Qué incómoda la noche, se retuerce como un ratoncito herido de amor.

Esta plaza besa demasiado, húmeda y humanamente bien. Aquel linyera que llora, también besa. El aire besa. Tu gamba chueca besa. Y todos mis chistes y mi risa idiota te hacen reír cuando te besan.

La efímera mosca columpiándose en el hilo del saquito de té. La taza se acurruca en las manos. Que la pena nos cosquillee hoy, no es casualidad. Siento que hay que desandarse más y más. Vamos, vayamos a llenarnos.

En tu sonrisa, el dibujo, los rastros de un océano sosegado. Vas dejando en cada paso miguitas de aquel cadáver de sal que llevás en vos.

No quiero contar las horas del frío en la vereda. Prefiero al rocío en estado post-coito.
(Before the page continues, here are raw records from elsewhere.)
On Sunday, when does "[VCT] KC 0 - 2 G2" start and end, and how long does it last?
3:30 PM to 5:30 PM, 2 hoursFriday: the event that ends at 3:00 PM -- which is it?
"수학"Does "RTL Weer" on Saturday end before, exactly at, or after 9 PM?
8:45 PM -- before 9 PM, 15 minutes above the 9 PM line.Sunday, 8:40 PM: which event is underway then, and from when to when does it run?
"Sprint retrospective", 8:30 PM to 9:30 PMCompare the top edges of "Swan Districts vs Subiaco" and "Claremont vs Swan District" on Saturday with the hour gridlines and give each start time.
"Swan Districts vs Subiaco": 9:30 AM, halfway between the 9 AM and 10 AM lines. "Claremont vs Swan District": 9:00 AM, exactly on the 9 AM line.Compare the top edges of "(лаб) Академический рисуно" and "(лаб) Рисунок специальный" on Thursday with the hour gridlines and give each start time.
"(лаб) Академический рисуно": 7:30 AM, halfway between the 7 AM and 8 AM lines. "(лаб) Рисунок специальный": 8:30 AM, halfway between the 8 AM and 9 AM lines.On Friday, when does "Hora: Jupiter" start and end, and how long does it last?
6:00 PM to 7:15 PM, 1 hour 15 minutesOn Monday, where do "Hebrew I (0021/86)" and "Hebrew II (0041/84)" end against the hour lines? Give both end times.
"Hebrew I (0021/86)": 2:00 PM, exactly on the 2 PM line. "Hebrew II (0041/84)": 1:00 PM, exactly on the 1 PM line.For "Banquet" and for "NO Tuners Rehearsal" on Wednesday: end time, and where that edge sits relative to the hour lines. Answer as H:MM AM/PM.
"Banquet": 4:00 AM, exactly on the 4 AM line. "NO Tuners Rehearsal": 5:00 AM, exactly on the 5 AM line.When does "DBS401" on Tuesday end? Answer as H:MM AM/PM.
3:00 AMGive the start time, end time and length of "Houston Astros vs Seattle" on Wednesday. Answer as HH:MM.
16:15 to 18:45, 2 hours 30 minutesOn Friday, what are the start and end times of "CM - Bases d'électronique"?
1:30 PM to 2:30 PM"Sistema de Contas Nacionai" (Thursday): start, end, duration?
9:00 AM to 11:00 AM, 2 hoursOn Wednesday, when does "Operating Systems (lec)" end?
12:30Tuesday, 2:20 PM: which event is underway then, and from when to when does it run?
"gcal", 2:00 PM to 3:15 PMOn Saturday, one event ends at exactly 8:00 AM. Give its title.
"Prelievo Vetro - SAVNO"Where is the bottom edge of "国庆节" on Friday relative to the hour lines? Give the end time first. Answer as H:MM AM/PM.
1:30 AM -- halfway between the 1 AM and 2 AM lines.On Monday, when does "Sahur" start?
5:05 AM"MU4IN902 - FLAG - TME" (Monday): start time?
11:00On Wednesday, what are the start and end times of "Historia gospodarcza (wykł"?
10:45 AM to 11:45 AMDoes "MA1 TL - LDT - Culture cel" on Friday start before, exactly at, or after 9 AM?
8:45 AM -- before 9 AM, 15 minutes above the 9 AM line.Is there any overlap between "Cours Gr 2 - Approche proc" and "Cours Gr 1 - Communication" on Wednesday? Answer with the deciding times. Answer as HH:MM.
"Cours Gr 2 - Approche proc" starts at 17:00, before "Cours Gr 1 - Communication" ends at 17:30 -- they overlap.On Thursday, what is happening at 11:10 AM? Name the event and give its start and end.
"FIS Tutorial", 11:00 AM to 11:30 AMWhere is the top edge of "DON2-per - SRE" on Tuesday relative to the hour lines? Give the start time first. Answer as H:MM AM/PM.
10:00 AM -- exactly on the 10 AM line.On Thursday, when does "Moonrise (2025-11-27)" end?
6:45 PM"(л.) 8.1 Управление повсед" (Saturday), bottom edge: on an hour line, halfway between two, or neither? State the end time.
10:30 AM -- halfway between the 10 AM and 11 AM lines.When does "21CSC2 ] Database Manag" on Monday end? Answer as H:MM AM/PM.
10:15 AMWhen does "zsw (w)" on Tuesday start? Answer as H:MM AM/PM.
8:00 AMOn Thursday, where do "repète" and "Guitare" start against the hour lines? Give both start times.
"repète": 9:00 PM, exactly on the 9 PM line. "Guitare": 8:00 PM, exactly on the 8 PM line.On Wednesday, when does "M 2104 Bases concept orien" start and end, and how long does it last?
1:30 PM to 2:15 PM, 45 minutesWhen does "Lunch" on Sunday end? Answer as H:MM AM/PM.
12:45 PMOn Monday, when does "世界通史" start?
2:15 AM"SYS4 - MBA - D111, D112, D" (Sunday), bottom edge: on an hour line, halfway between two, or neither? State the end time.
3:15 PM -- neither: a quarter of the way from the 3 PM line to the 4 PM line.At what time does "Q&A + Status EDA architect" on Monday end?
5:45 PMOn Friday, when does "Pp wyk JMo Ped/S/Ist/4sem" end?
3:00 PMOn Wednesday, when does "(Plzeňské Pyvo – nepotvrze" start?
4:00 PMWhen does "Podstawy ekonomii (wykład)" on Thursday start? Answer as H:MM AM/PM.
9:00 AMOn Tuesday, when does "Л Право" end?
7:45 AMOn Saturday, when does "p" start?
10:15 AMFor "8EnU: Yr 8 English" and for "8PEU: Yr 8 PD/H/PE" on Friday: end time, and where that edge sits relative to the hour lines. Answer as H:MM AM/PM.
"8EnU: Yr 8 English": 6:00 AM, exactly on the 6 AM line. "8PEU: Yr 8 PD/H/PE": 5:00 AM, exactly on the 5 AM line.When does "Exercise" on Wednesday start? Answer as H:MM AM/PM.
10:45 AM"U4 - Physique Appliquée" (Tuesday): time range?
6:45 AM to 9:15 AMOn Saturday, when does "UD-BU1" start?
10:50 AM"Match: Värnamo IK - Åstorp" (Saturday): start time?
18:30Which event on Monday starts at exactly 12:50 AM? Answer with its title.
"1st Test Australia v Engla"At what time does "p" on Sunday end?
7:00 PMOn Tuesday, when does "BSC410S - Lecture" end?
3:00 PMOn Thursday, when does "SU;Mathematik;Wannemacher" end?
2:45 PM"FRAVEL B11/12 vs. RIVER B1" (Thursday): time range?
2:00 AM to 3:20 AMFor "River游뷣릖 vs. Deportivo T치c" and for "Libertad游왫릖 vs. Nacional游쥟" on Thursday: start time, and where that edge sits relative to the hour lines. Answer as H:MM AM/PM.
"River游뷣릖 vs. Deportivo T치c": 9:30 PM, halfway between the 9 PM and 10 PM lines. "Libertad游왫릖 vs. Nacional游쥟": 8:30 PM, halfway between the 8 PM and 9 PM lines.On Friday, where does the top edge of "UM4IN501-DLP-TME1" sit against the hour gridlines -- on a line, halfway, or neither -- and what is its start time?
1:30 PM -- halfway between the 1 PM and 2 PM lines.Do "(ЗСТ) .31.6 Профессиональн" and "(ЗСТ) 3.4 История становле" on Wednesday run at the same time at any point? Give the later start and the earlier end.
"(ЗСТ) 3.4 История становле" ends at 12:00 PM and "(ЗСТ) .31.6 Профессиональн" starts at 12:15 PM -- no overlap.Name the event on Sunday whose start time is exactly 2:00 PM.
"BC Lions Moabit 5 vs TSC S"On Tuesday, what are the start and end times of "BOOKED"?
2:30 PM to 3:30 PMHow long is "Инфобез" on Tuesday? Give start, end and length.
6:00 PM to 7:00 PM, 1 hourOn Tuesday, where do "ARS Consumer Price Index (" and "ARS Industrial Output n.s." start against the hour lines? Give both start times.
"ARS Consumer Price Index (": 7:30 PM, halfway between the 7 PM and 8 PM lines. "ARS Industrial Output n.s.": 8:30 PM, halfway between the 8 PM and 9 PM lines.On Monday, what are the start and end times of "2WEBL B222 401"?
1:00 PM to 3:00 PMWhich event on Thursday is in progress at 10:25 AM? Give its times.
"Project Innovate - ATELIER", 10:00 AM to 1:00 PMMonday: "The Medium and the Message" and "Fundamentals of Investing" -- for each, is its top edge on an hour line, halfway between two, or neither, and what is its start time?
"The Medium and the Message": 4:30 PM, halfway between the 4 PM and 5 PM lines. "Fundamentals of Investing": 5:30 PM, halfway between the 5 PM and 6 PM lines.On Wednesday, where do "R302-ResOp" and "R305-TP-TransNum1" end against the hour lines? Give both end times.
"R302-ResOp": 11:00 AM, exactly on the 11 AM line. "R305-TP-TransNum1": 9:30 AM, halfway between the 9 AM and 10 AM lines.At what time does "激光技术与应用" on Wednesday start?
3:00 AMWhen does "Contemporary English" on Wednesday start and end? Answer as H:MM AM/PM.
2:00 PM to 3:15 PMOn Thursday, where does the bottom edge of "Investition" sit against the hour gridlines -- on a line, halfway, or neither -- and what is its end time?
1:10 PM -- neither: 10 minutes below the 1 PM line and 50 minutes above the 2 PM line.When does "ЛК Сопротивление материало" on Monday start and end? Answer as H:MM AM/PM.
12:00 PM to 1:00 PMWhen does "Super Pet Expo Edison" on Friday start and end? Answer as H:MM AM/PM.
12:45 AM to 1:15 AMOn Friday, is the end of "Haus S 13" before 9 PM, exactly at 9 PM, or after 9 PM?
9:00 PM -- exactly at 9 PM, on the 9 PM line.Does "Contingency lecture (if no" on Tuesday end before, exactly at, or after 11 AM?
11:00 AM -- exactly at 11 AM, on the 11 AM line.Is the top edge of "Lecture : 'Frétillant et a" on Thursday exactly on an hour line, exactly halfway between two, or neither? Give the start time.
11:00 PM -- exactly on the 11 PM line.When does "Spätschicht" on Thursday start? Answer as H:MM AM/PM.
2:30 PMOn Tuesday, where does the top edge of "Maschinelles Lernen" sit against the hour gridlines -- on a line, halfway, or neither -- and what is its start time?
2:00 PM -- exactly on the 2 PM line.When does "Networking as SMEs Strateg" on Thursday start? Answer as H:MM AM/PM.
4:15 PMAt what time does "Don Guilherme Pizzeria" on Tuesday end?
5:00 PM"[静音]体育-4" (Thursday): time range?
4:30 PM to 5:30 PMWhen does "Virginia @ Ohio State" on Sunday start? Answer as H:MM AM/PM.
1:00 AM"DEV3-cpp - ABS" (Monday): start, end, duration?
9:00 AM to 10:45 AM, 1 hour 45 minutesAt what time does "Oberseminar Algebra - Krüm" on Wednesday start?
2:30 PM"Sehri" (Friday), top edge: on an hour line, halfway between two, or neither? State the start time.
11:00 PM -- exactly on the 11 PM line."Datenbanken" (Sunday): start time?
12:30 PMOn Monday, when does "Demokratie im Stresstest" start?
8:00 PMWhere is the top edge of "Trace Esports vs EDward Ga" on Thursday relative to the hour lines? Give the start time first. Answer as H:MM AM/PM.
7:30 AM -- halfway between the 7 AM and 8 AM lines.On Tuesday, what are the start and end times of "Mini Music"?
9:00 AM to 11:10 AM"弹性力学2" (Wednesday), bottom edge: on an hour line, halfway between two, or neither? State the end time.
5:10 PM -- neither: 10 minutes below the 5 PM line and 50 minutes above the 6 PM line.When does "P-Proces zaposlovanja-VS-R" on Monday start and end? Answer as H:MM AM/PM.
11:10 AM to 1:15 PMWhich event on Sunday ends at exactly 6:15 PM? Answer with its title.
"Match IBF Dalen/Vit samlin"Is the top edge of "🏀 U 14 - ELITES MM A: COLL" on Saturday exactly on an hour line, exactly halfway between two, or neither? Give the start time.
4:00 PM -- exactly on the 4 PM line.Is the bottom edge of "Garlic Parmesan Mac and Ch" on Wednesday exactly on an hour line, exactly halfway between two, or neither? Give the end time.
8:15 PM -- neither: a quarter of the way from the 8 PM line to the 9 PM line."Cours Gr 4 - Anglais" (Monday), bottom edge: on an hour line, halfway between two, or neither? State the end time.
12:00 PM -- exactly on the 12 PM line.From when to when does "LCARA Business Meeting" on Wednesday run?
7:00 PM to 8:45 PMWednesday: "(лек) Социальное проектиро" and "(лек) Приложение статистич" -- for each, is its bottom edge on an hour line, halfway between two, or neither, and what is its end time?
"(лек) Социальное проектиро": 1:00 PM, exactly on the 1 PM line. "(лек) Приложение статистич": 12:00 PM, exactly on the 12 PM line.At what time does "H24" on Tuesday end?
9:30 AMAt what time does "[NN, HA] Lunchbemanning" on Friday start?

Subamos, esta noche quiero dormir con vos, y espero que a tu vieja no le moleste el hecho de que haya olvidado en dónde vivo y quién soy, y quién sos. Realmente no me importa tu madre. Sólo no apagues las luces, por favor. Quiero memorizar bien tu cuarto, y llevármelo así, entero, a un sueño en el que el corazón no me olvide.